Beyond the western side of the Cotentin peninsula, an umbrella of Spitfires patrolled at 26,000 feet and P-47 Thunderbolts at 14,000 feet. Their task was to protect the anti-submarine patrols on the south-western approaches to the Channel from German fighters, thought to be based on the Brest peninsula. They did not know that the airfields had been destroyed by the Luftwaffe itself, fearing an invasion there. In any case, the RAF and US pilots were furious to be given this fruitless job, instead of what they had imagined to be direct combat over the beaches.

Another less than active duty was the dropping by medium bombers of leaflets to the French, to advise them to abandon towns and seek refuge in the countryside. Warnings had also been issued by the BBC, but many radios had been confiscated and most areas were without electricity.

The two leading battalions from the 4th Infantry Division began their advance inland as soon as the beach was secured. A Sherman from the 70th Tank Battalion fired at one strongpoint guarding the causeway and the Germans inside immediately came out to surrender. The company commander jumped down from his tank to approach them, but they began yelling at him. It took him a moment to work out that they were shouting, ‘Achtung! Minen!’ at him. He retreated to the safety of his vehicle and called up the engineers. But he was to have less luck later in the day. After his tank company advanced south-west to Pouppeville, their attention was attracted by some wounded paratroopers from the 101st calling for help. The commander climbed down, taking their first-aidkit, but on the way over to them he stepped on an anti-personnel mine.
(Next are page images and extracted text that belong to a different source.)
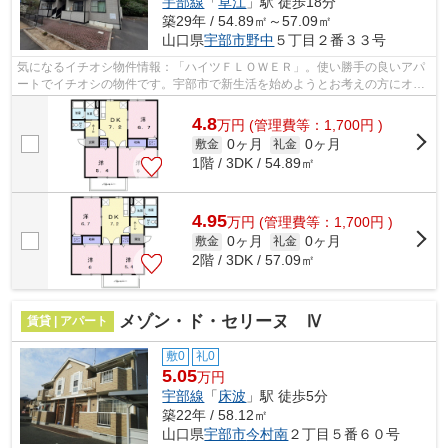
宇部線
「
草江
」駅 徒歩18分
築29年 / 54.89㎡～57.09㎡
山口県
宇部市
野中
５丁目２番３３号
気になるイチオシ物件情報：「ハイツＦＬＯＷＥＲ」。使い勝手の良いアパ
ートでイチオシの物件です。宇部市で新生活を始めようとお考えの方にオス
スメ賃貸物件が多数ございます！便利...
4.8
万
円
(管理費等：1,700円 )
0ヶ月
0ヶ月
敷金
礼金
1階 / 3DK / 54.89㎡
4.95
万
円
(管理費等：1,700円 )
0ヶ月
0ヶ月
敷金
礼金
2階 / 3DK / 57.09㎡
メゾン・ド・セリーヌ Ⅳ
賃貸 | アパート
敷0
礼0
5.05
万円
宇部線
「
床波
」駅 徒歩5分
築22年 / 58.12㎡
山口県
宇部市
今村南
２丁目５番６０号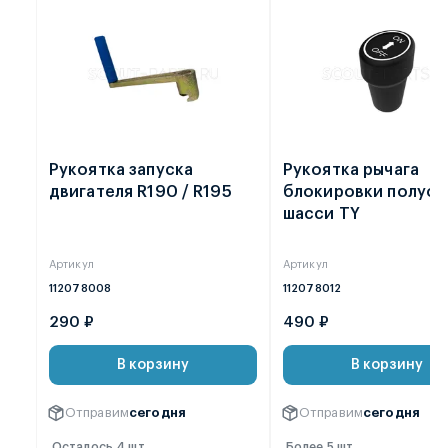
Рукоятка запуска
Рукоятка рычага
двигателя R190 / R195
блокировки полуо
шасси ТY
Артикул
Артикул
112078008
112078012
290 ₽
490 ₽
В корзину
В корзину
Отправим
сегодня
Отправим
сегодня
Осталось 4 шт.
Более 5 шт.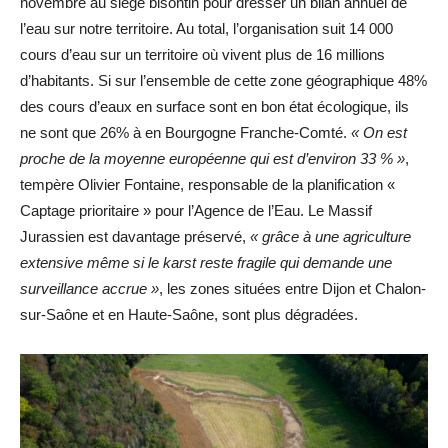
novembre au siège bisontin pour dresser un bilan annuel de
l’eau sur notre territoire. Au total, l’organisation suit 14 000
cours d’eau sur un territoire où vivent plus de 16 millions
d’habitants. Si sur l’ensemble de cette zone géographique 48%
des cours d’eaux en surface sont en bon état écologique, ils
ne sont que 26% à en Bourgogne Franche-Comté.
« On est
proche de la moyenne européenne qui est d’environ 33 % »
,
tempère Olivier Fontaine, responsable de la planification «
Captage prioritaire » pour l’Agence de l’Eau. Le Massif
Jurassien est davantage préservé,
« grâce à une agriculture
extensive même si le karst reste fragile qui demande une
surveillance accrue »
, les zones situées entre Dijon et Chalon-
sur-Saône et en Haute-Saône, sont plus dégradées.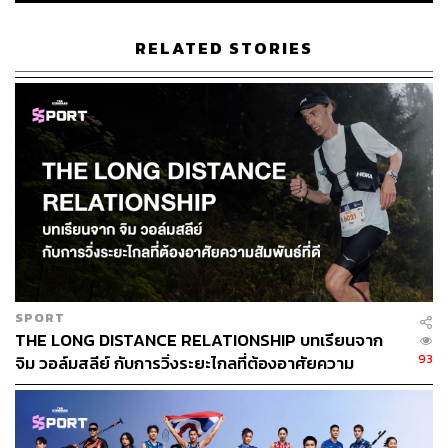
อีกคนคือ ซารินะ โคกะ กัปตันทีมชาติญี่ปุ่น ที่ประกาศรีไทร์
หลังจบโอลิมปิกเกมส์ครั้งนี้ นั่นหมายความว่าแฟนๆ กีฬาลูก
RELATED STORIES
ยางจะได้ชมฝีมือบนสังเวียนวอลเลย์บอลเป็นครั้งสุดท้าย ซึ่ง
น่าติดตามว่าเธอจะพาญี่ปุ่นสร้างเซอร์ไพรส์เหมือนที่ทำได้ใน
VNL 2024 หรือไม่
SPORT
THE LONG DISTANCE RELATIONSHIP บทเรียนจาก
93
จิม วอล์มสลีย์ กับการวิ่งระยะไกลที่ต้องอาศัยความ
สัมพันธ์ที่ดี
He shouted to his crew not to come anywhere near, but they threw him a rope and towed him out with the tank. The remains of his left foot were amputated later.

Inevitably, civilians and their property suffered during the advance inland. A company of the 20th Field Artillery with the 4th Division came under fire from some farm buildings. The widow who lived in the farm told the Americans that the ‘sniper’ was a very young soldier in her barn who was drunk. The artillerymen turned one of their guns on the barn. The first round set it on fire and the young German inside shot himself.

One soldier’s account was particularly revealing. ‘French people, of course, lived there,’ he recounted. ‘Us being there was as big a surprise as anything in the world to those people. They didn’t really know how to take us, I guess. One man started to run, and we hollered for him to halt. He didn’t halt, and one of our men shot him and left him there. I remember one house a couple of us went into and hollered, trying to tell them to come out. We didn’t know any French. Nobody came out. We took a rifle butt and knocked the door in. I threw a grenade in the door, stepped back and waited until it exploded. Then we went on in. There was a man, three or four women and two or three kids in that room. The only damage that was done was the old man had a cut on his cheek. It was just a piece of luck that they didn’t all get killed.’ He then went on to tell how they captured a small hill with the support of tank fire. ‘It was pretty rough. And those guys [the Germans] were baffled and they were crazy. There were quite a few of them still in their foxholes. Then I saw quite a few of them shot right in the foxholes. We didn’t take prisoners and there was nothing to do but kill them, and we did, and I had never shot one like that. Even our lieutenant did and some of the Non Coms.’